To solve this problem, I make sure that we have a quick class discussion during the last ten minutes of class. At the ten-minute mark, I have students put all supplies away and take out their note sheets. I will quickly point out interesting work I see on the whiteboards and then I will write out a problem that encompasses the goal of the lesson and ask the class to tell me how to solve it. Students are usually excited to tell me what to do because they know what to do. Students also write the problem and the steps on their note sheets. I will also highlight any vocabulary from the lesson that students should add to their notes as well. This process helps students understand the goal of the lesson, and they have an example to look at later to help trigger their memory.
There are occasions when one class will run out of time and not have a chance to discuss the goal at the end of class. The next day, the same class will have trouble answering a warm-up question on the topic, while the other classes have no trouble answering the question. This is evidence that the process works. I find this so interesting because all classes discuss the same problems, but students won’t transfer the information into knowledge without knowing what is personally important.
I recently read something that might explain this in Visible Learning for Mathematics. John Hattie researched the effects that different teaching influences had on learners. The teaching influence of self-reported grades and student expectations is the highest ranked influence of those investigated by the author.
“When we think about it, though, it’s hard for learners to know whether they are learning something without having some criteria against which they can measure themselves” (pg 57).
Measuring and Maintaining the Math Learning
Having the class work on one last problem together with me gives them a criterion to measure their learning for that day and helps them transfer the information into knowledge.
The process of discussing a problem as a class also helps to fill in any gaps individual students might have had during the lesson. The work I see on the boards and the discussions I hear from students have been coming from the team as a collective. Just because the team can answer the questions doesn’t mean each student can. So, it’s important to give all students the chance to put all the pieces of information from the lesson together by summarizing the lesson goal.
Something important for me to remember is that every year I must rebuild my thinking classroom. At the end of last year, classes were running smoothly, and students were doing an excellent job thinking.
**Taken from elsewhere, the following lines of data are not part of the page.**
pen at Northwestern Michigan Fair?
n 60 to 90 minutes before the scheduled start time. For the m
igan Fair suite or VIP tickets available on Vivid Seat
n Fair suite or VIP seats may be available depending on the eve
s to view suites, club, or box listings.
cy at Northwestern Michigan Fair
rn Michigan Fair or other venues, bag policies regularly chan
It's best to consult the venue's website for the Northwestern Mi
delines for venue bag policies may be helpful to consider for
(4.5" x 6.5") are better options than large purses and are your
Now that it is November, I need to remind myself that it took a long time to build a thinking classroom last year and that students usually start to push back against working in teams in October and November, when the novelty of working at the boards starts to wear off. But, if I continue to use the Building Thinking Classrooms practices, they will continue to build their thinking skills, and eventually, I will have built the thinking classrooms I saw last year.
Sources
Liljedahl, P. (2020). Building thinking classrooms in mathematics: 14 teaching practices for enhancing learning. Corwin.
Hattie, J., Fisher, D., & Frey, N. (2017). Visible learning for mathematics: What works best to optimize student learning, grades K–12. Corwin.